»»

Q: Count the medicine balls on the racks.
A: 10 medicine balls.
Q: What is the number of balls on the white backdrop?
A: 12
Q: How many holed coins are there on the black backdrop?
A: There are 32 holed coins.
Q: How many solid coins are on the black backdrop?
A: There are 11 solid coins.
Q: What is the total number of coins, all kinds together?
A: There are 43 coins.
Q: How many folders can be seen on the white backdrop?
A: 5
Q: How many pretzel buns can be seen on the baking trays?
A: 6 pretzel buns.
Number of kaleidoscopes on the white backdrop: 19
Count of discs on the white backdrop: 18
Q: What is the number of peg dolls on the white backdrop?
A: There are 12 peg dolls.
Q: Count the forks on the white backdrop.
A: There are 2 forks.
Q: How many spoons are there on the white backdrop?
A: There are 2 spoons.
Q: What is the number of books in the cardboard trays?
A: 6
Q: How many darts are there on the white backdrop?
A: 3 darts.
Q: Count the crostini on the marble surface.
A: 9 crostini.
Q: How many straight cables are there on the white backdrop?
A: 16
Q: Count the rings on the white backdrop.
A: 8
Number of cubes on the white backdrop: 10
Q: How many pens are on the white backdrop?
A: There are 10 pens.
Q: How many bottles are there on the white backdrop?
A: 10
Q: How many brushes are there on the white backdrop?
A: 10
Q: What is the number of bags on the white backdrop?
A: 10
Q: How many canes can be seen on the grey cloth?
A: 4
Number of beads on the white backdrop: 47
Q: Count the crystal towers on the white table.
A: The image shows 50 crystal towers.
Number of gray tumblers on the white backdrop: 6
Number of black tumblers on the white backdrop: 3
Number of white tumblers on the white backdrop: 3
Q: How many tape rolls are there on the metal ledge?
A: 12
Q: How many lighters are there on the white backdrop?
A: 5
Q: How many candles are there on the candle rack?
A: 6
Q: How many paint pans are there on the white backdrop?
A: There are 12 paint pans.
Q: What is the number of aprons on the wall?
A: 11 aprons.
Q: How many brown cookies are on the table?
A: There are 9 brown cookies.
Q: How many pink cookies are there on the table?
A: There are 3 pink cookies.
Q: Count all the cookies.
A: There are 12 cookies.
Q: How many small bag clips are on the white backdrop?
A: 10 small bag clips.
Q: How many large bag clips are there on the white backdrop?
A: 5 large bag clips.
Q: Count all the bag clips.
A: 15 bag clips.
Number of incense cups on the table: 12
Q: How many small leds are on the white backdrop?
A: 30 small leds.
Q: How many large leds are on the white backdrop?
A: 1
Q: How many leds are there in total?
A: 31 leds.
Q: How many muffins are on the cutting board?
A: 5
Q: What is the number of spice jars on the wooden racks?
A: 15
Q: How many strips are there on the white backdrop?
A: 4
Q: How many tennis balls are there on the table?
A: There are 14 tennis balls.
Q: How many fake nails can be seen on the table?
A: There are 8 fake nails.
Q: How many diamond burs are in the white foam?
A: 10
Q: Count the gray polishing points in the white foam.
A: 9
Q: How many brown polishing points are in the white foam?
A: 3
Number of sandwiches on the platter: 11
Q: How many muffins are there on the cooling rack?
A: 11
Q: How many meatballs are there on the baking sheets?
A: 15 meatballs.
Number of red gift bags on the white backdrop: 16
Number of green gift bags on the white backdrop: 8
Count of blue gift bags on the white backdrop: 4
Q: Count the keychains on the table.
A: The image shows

««

Rewrite all of the entries, switching every "backdrop" to "background" and leaving everything else unchanged.

| Reply to the exercise |
Q: Count the medicine balls on the racks.
A: 10 medicine balls.
Q: What is the number of balls on the white background?
A: 12
Q: How many holed coins are there on the black background?
A: There are 32 holed coins.
Q: How many solid coins are on the black background?
A: There are 11 solid coins.
Q: What is the total number of coins, all kinds together?
A: There are 43 coins.
Q: How many folders can be seen on the white background?
A: 5
Q: How many pretzel buns can be seen on the baking trays?
A: 6 pretzel buns.
Number of kaleidoscopes on the white background: 19
Count of discs on the white background: 18
Q: What is the number of peg dolls on the white background?
A: There are 12 peg dolls.
Q: Count the forks on the white background.
A: There are 2 forks.
Q: How many spoons are there on the white background?
A: There are 2 spoons.
Q: What is the number of books in the cardboard trays?
A: 6
Q: How many darts are there on the white background?
A: 3 darts.
Q: Count the crostini on the marble surface.
A: 9 crostini.
Q: How many straight cables are there on the white background?
A: 16
Q: Count the rings on the white background.
A: 8
Number of cubes on the white background: 10
Q: How many pens are on the white background?
A: There are 10 pens.
Q: How many bottles are there on the white background?
A: 10
Q: How many brushes are there on the white background?
A: 10
Q: What is the number of bags on the white background?
A: 10
Q: How many canes can be seen on the grey cloth?
A: 4
Number of beads on the white background: 47
Q: Count the crystal towers on the white table.
A: The image shows 50 crystal towers.
Number of gray tumblers on the white background: 6
Number of black tumblers on the white background: 3
Number of white tumblers on the white background: 3
Q: How many tape rolls are there on the metal ledge?
A: 12
Q: How many lighters are there on the white background?
A: 5
Q: How many candles are there on the candle rack?
A: 6
Q: How many paint pans are there on the white background?
A: There are 12 paint pans.
Q: What is the number of aprons on the wall?
A: 11 aprons.
Q: How many brown cookies are on the table?
A: There are 9 brown cookies.
Q: How many pink cookies are there on the table?
A: There are 3 pink cookies.
Q: Count all the cookies.
A: There are 12 cookies.
Q: How many small bag clips are on the white background?
A: 10 small bag clips.
Q: How many large bag clips are there on the white background?
A: 5 large bag clips.
Q: Count all the bag clips.
A: 15 bag clips.
Number of incense cups on the table: 12
Q: How many small leds are on the white background?
A: 30 small leds.
Q: How many large leds are on the white background?
A: 1
Q: How many leds are there in total?
A: 31 leds.
Q: How many muffins are on the cutting board?
A: 5
Q: What is the number of spice jars on the wooden racks?
A: 15
Q: How many strips are there on the white background?
A: 4
Q: How many tennis balls are there on the table?
A: There are 14 tennis balls.
Q: How many fake nails can be seen on the table?
A: There are 8 fake nails.
Q: How many diamond burs are in the white foam?
A: 10
Q: Count the gray polishing points in the white foam.
A: 9
Q: How many brown polishing points are in the white foam?
A: 3
Number of sandwiches on the platter: 11
Q: How many muffins are there on the cooling rack?
A: 11
Q: How many meatballs are there on the baking sheets?
A: 15 meatballs.
Number of red gift bags on the white background: 16
Number of green gift bags on the white background: 8
Count of blue gift bags on the white background: 4
Q: Count the keychains on the table.
A: The image shows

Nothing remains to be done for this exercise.